[Extracted page text data]
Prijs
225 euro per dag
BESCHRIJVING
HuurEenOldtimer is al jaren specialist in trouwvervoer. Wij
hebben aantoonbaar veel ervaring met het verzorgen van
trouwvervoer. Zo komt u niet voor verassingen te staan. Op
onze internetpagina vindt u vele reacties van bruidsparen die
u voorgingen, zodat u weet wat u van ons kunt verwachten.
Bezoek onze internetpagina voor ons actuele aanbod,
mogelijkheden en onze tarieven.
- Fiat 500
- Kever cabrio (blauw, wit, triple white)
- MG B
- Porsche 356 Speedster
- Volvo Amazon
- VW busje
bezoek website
==
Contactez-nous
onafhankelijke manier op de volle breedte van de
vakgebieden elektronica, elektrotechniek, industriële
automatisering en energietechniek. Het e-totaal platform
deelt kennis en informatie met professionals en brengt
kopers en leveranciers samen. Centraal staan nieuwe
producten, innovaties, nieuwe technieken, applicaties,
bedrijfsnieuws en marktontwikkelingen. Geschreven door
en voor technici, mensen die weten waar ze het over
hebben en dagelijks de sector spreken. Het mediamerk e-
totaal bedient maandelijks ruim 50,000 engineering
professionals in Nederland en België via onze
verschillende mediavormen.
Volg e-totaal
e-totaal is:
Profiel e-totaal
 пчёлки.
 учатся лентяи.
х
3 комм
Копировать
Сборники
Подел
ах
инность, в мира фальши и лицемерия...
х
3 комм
* * *
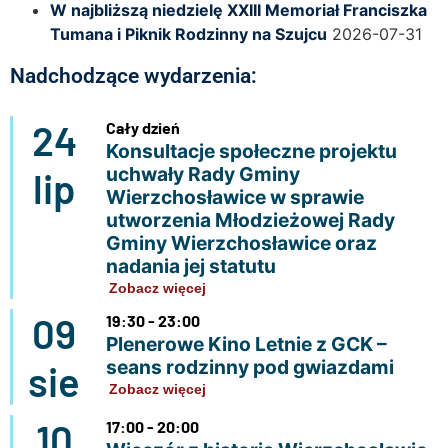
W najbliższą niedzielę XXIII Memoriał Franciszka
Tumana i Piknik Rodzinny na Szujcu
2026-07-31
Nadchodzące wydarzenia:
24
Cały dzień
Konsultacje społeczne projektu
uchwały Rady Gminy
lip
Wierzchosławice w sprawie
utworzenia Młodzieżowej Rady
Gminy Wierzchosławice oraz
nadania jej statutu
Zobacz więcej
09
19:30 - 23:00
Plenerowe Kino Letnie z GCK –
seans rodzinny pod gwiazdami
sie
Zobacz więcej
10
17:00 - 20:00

> **Assignment**
Work out how many lines above contain "internetpagina", then write only that number.

> **Answer for this exercise**
2